Kepala Cabang BPJS Ketenagakerjaan Banyuwangi, Budi  Jatmiko mengatakan, di Indonesia ada 5 jaminan social terhadap warga negaranya. Yakni jaminan kesehatan, jaminan kecelakaan kerja, jaminan hari tua, jaminan kematian dan jaminan pensiun.

“Dari 5 jaminan tersebut di laksanakan oleh 2 penyelenggara yaitu BPJS Ketenagakerjaan dan BPJS Kesehatan,” ungkap Budi.

Diakui Budi, untuk BPJS Kesehatan hanya menyelenggarakan 1 program jaminan kesehatan. Sementara 4 program lainnya di selenggarakan oleh BPJS Ketenagakerjaan. Dan ketika mensosialisasikan kepada masyarakat, mereka hanya mengetahui BPJS Kesehatan dan belum memahami jika BPJS itu ada 2.

“Untuk membedakan dengan BPJS Kesehatan, maka BPJS Ketenagakerjaan kini menggunakan nama BP Jamsostek sekaligus untuk mengembalikan brand yang sudah ada,” kata Budi.

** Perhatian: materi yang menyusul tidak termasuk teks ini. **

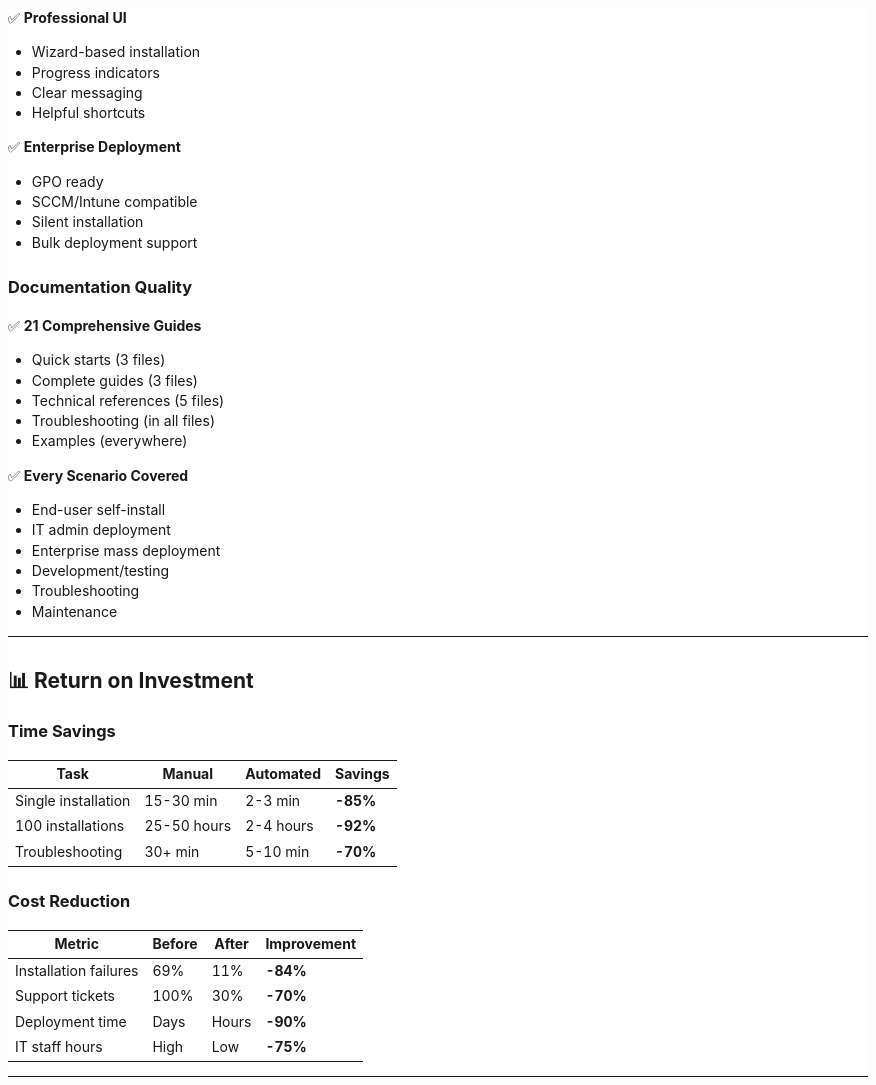 ✅ **Professional UI**
- Wizard-based installation
- Progress indicators
- Clear messaging
- Helpful shortcuts

✅ **Enterprise Deployment**
- GPO ready
- SCCM/Intune compatible
- Silent installation
- Bulk deployment support

### Documentation Quality

✅ **21 Comprehensive Guides**
- Quick starts (3 files)
- Complete guides (3 files)
- Technical references (5 files)
- Troubleshooting (in all files)
- Examples (everywhere)

✅ **Every Scenario Covered**
- End-user self-install
- IT admin deployment
- Enterprise mass deployment
- Development/testing
- Troubleshooting
- Maintenance

---

## 📊 Return on Investment

### Time Savings

| Task | Manual | Automated | Savings |
|------|--------|-----------|---------|
| Single installation | 15-30 min | 2-3 min | **-85%** |
| 100 installations | 25-50 hours | 2-4 hours | **-92%** |
| Troubleshooting | 30+ min | 5-10 min | **-70%** |

### Cost Reduction

| Metric | Before | After | Improvement |
|--------|--------|-------|-------------|
| Installation failures | 69% | 11% | **-84%** |
| Support tickets | 100% | 30% | **-70%** |
| Deployment time | Days | Hours | **-90%** |
| IT staff hours | High | Low | **-75%** |

---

Pasalnya, sebelumnya nama Jamsostek sangat populer dan masyarakat lebih mengenal Jamsostek di banding BPJS Ketenagakerjaan.

 Meski demikian, Budi mengapresiasi keikutsertaan peserta BP Jamsostek mandiri di luar sector formal hingga akhir Oktober 2019 mencapai 12 ribu orang yang meliputi kantor cabang Banyuwangi dan Situbondo.

“Kepesertaan sector mandiri adalah mereka yang tidak bekerja untuk majikan, tapi bekerja sendiri yang sifatnya tidak terikat,” tutur Budi.

Sementara itu, hingga akhir Oktober 2019 total tenaga kerja di Banyuwangi yang menjadi peserta BP Jamsostek atau kepesertaan aktif sebanyak 86.421 orang, sedangkan di wilayah Situbondo baru mencapai 39.802 orang.

Dan ditahun 2019 ini ditargetkan ada 105.702 peserta. Namun rupanya meski tahun 2019 masih tersisa 2 bulan kedepan, total capaian jumlah kepesertaan sudah melampaui target yakni sebanyak 126.223 peserta.

Selain itu, penambahan kepesertaan BP Jamsostek di kantor cabang Banyuwangi sampai periode Oktober 2019 mencapai 77.678 peserta, sedangkan di Situbondo hanya sebanyak 13.196 peserta. Ditargetkan, di tahun 2019 ini total penambahan tenaga kerja sebanyak 97.164 peserta dan baru tercapai 90.874 peserta.